Para piorar o desmando da educação no governo federal no ano passado, uma medida incentivada pela cúpula do Palácio do Planalto tentou ganhar forma em 2019: o ensino em casa. Mas essa é uma política incentivada pelo Ministério da Mulher, da Família e dos Direitos Humanos, que tem uma titular também tão questionada em sua capacidade e eficiência como no MEC. A pastora Damares Alves. E aqui nem cabe discutir se “meninos vestem azul e meninas vestem rosa”, algo que caberia defender na Igreja Batista da Lagoinha, onde atuou como líder religiosa, não em um cargo público.
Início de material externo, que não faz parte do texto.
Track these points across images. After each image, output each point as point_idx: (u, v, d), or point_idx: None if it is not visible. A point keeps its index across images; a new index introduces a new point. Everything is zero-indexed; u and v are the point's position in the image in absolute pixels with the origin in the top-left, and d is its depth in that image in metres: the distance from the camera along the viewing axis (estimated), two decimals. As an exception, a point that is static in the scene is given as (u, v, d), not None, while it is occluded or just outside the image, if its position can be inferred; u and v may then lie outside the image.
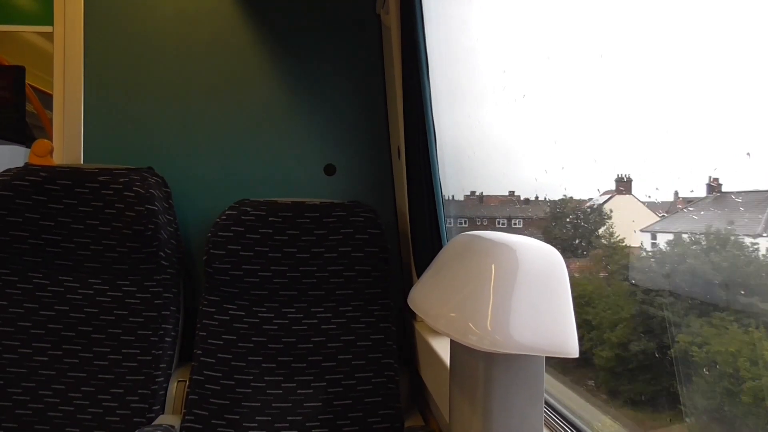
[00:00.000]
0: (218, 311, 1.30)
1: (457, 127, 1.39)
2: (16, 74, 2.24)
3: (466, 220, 1.48)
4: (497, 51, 1.20)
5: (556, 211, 1.10)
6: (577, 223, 1.03)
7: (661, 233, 0.76)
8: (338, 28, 1.60)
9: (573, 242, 1.05)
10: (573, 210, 1.04)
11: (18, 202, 1.30)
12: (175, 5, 1.56)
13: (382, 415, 1.25)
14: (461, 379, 0.65)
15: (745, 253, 0.62)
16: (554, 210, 1.11)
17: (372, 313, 1.33)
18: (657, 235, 0.77)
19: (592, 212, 0.97)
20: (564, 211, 1.07)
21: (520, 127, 1.11)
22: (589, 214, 0.98)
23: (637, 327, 0.83)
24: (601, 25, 0.81)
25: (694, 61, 0.62)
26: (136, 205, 1.30)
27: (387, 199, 1.60)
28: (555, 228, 1.10)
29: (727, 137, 0.59)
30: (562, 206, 1.07)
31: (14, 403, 1.23)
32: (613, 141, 0.80)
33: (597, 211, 0.96)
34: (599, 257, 0.97)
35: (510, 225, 1.29)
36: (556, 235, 1.09)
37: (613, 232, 0.93)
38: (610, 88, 0.79)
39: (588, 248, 1.01)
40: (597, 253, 0.99)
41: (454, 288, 0.60)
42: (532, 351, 0.53)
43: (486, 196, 1.40)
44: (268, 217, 1.32)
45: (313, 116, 1.59)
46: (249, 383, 1.25)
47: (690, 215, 0.68)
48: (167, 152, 1.55)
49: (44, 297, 1.31)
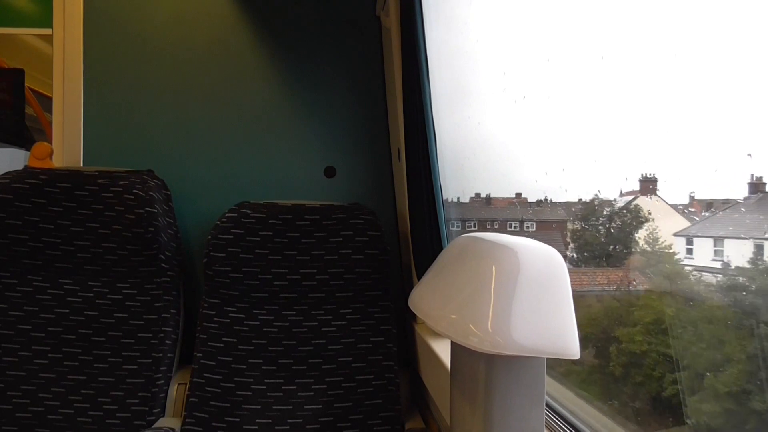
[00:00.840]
0: (218, 314, 1.30)
1: (457, 129, 1.39)
2: (15, 77, 2.24)
3: (476, 223, 1.45)
4: (497, 53, 1.20)
5: (583, 212, 0.99)
6: (611, 226, 0.91)
7: (701, 238, 0.67)
8: (338, 30, 1.60)
9: (607, 248, 0.94)
10: (598, 211, 0.93)
11: (18, 205, 1.30)
12: (174, 8, 1.56)
13: (383, 417, 1.25)
14: (462, 381, 0.65)
15: None
16: (584, 212, 0.98)
17: (372, 316, 1.33)
18: (693, 240, 0.69)
19: (626, 214, 0.85)
20: (594, 213, 0.95)
21: (520, 128, 1.11)
22: (624, 216, 0.86)
23: (756, 372, 0.59)
24: (601, 27, 0.81)
25: (696, 60, 0.62)
26: (136, 208, 1.30)
27: (387, 201, 1.60)
28: (585, 231, 0.98)
29: (728, 137, 0.59)
30: (592, 207, 0.95)
31: (14, 407, 1.23)
32: (624, 140, 0.78)
33: (633, 213, 0.83)
34: (640, 266, 0.84)
35: (522, 228, 1.25)
36: (587, 239, 0.98)
37: (657, 237, 0.80)
38: (611, 89, 0.78)
39: (625, 255, 0.89)
40: (635, 260, 0.86)
41: (454, 290, 0.59)
42: (533, 352, 0.53)
43: (493, 198, 1.37)
44: (268, 219, 1.32)
45: (313, 118, 1.59)
46: (249, 386, 1.25)
47: (733, 217, 0.61)
48: (167, 155, 1.54)
49: (44, 300, 1.31)
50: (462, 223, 1.45)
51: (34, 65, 2.43)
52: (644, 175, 0.76)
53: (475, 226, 1.43)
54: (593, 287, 0.96)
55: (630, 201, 0.83)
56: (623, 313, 0.88)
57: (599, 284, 0.95)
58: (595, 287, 0.96)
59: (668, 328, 0.70)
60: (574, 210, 1.02)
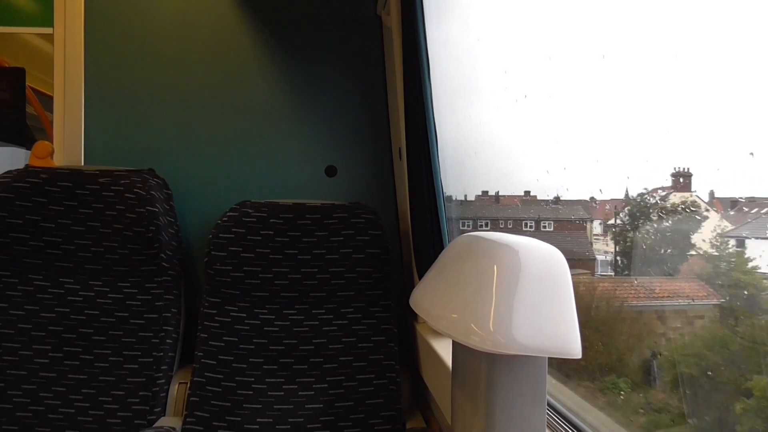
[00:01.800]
0: (219, 313, 1.30)
1: (458, 128, 1.39)
2: (16, 76, 2.24)
3: (488, 222, 1.38)
4: (498, 51, 1.20)
5: (632, 211, 0.83)
6: (661, 226, 0.76)
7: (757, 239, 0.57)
8: (339, 29, 1.60)
9: (660, 252, 0.78)
10: (649, 209, 0.78)
11: (18, 204, 1.30)
12: (175, 7, 1.56)
13: (384, 417, 1.25)
14: (463, 380, 0.65)
15: None
16: (633, 210, 0.83)
17: (373, 315, 1.33)
18: (746, 242, 0.59)
19: (681, 211, 0.71)
20: (644, 210, 0.79)
21: (522, 127, 1.10)
22: (679, 214, 0.72)
23: None
24: (603, 26, 0.80)
25: (697, 59, 0.62)
26: (137, 207, 1.30)
27: (388, 200, 1.60)
28: (638, 234, 0.81)
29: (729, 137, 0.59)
30: (641, 203, 0.79)
31: (15, 406, 1.23)
32: (627, 138, 0.78)
33: (688, 210, 0.71)
34: (705, 274, 0.69)
35: (539, 228, 1.15)
36: (638, 242, 0.82)
37: (725, 240, 0.66)
38: (613, 88, 0.78)
39: (680, 260, 0.74)
40: (696, 266, 0.71)
41: (456, 289, 0.59)
42: (534, 352, 0.53)
43: (502, 197, 1.33)
44: (269, 218, 1.32)
45: (314, 117, 1.59)
46: (250, 385, 1.25)
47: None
48: (168, 154, 1.54)
49: (45, 299, 1.31)
50: (473, 223, 1.42)
51: (35, 64, 2.43)
52: (678, 169, 0.68)
53: (486, 226, 1.39)
54: (652, 301, 0.79)
55: (676, 198, 0.72)
56: (748, 351, 0.60)
57: (659, 297, 0.78)
58: (655, 301, 0.79)
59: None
60: (615, 207, 0.88)
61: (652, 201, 0.76)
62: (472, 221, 1.42)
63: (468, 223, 1.43)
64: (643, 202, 0.78)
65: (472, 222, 1.42)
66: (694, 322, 0.72)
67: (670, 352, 0.74)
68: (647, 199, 0.77)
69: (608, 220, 0.92)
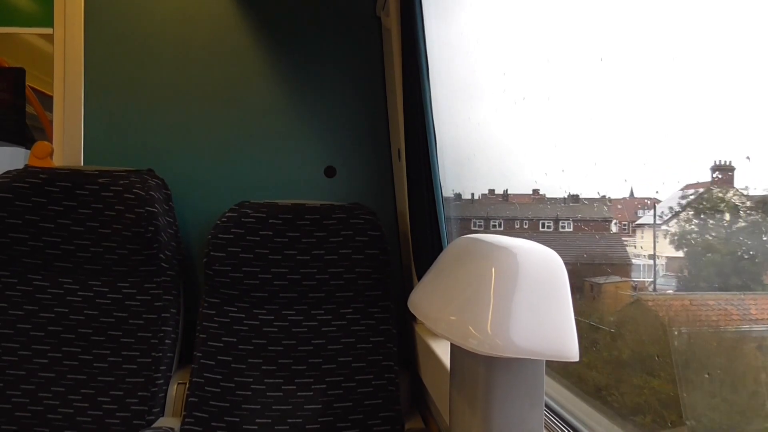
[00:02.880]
0: (218, 313, 1.30)
1: (457, 129, 1.39)
2: (16, 76, 2.24)
3: (501, 222, 1.30)
4: (497, 53, 1.20)
5: (702, 206, 0.66)
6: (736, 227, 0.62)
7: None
8: (338, 30, 1.60)
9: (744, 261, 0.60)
10: (724, 207, 0.63)
11: (18, 204, 1.30)
12: (175, 7, 1.56)
13: (383, 418, 1.25)
14: (461, 382, 0.65)
15: None
16: (703, 204, 0.66)
17: (372, 316, 1.33)
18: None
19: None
20: (717, 208, 0.64)
21: (520, 129, 1.10)
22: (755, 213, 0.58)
23: None
24: (601, 29, 0.80)
25: (695, 62, 0.62)
26: (136, 207, 1.30)
27: (387, 201, 1.60)
28: (711, 235, 0.66)
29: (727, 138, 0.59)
30: (714, 199, 0.64)
31: (14, 406, 1.23)
32: (625, 141, 0.77)
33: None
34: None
35: (558, 227, 1.05)
36: (710, 247, 0.65)
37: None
38: (610, 91, 0.78)
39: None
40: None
41: (454, 291, 0.59)
42: (532, 355, 0.53)
43: (511, 195, 1.25)
44: (268, 219, 1.32)
45: (314, 118, 1.59)
46: (249, 385, 1.25)
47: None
48: (167, 154, 1.55)
49: (44, 299, 1.31)
50: (485, 222, 1.35)
51: (35, 64, 2.42)
52: (718, 163, 0.60)
53: (500, 226, 1.30)
54: (752, 325, 0.60)
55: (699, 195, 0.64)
56: None
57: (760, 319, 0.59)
58: (757, 325, 0.60)
59: None
60: (679, 202, 0.71)
61: (728, 195, 0.62)
62: (484, 221, 1.36)
63: (479, 222, 1.37)
64: (718, 196, 0.63)
65: (484, 222, 1.36)
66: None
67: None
68: (720, 194, 0.63)
69: (633, 220, 0.81)
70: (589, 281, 0.92)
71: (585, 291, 0.92)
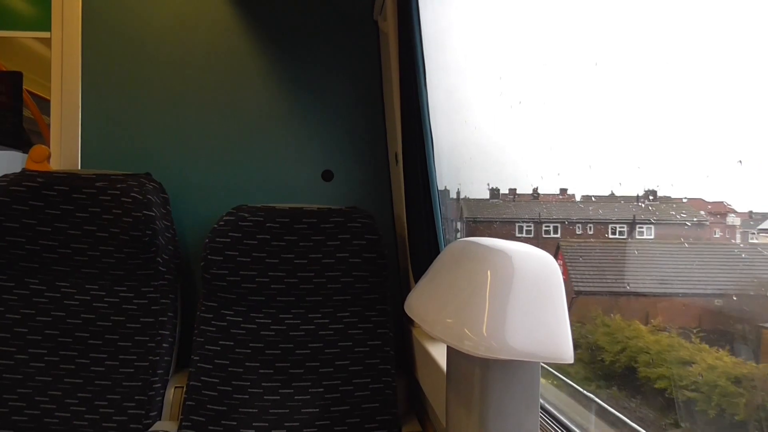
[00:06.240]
0: (216, 317, 1.30)
1: (454, 133, 1.39)
2: (13, 80, 2.24)
3: (532, 225, 1.14)
4: (494, 57, 1.21)
5: None
6: None
7: None
8: (336, 34, 1.60)
9: None
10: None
11: (15, 207, 1.30)
12: (172, 11, 1.57)
13: (380, 421, 1.25)
14: (458, 384, 0.65)
15: None
16: None
17: (369, 319, 1.33)
18: None
19: None
20: None
21: (517, 132, 1.11)
22: None
23: None
24: (596, 34, 0.81)
25: (689, 67, 0.62)
26: (134, 211, 1.30)
27: (384, 204, 1.61)
28: None
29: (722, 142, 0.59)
30: None
31: (10, 410, 1.23)
32: (620, 144, 0.77)
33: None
34: None
35: (632, 230, 0.87)
36: None
37: None
38: (605, 95, 0.79)
39: None
40: None
41: (450, 294, 0.60)
42: (527, 357, 0.53)
43: (519, 195, 1.14)
44: (265, 223, 1.32)
45: (311, 122, 1.60)
46: (246, 389, 1.25)
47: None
48: (165, 158, 1.55)
49: (41, 303, 1.31)
50: (534, 227, 1.18)
51: (33, 68, 2.43)
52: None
53: (555, 231, 1.12)
54: None
55: None
56: None
57: None
58: None
59: None
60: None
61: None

A pergunta que os pesquisadores e especialista da educação no Brasil fazem à proposta do ensino domiciliar dos filhos é justamente qual conteúdo e como serão educadas as crianças submetidas a esse modelo, o que contraria a Constituição Federal.
O cenário não é dos melhores quando olhamos para os primeiros 12 meses do governo Bolsonaro na educação. Com condução desastrosa das políticas públicas chefiadas pelo MEC, o Poder Executivo evidencia que há um risco à oferta de educação pública universalizada e gratuita. A constatação é a de que a gestão federal tenta aplicar um modelo do Ministério da Economia, de Paulo Guedes, no Ministério da Educação: o Estado mínimo. Quem tem condição de arcar com os custos de educar seus filhos que pague por uma educação de qualidade. E quem não tiver como custear a formação escolar? Bom. Não parece ser uma preocupação do governo.
Peraí! Mas e a tal doutrinação, com professores formadores de militantes, como dizem governo e seus apoiadores? Vemos na prática que quem busca uma educação ideologizada, fechada, sem possibilidade de formar cidadãos conscientes e capazes de entender o mundo por conta própria não são os profissionais da educação, que os ministros da Educação, Ovalo de Carvalho e seus cegos discípulos tentam culpar por fazer o que eles tentam impor.
Os responsáveis por uma tentativa, ainda sem sucesso, de criar “idiotas úteis” – nas palavras de Bolsonaro -, são o Palácio do Planalto, seus Vélez Rodríguez, Abraham Weintraub e Damares Alves, além de uma cúpula de olavistas conspiracionistas e anticientificistas soltos em cargos de confiança no MEC, no governo, no gabinete do ódio e nas redes sociais. E, claro, aqueles sempre prontos a aplaudir o combate ao marxismo cultural e ao globalismo.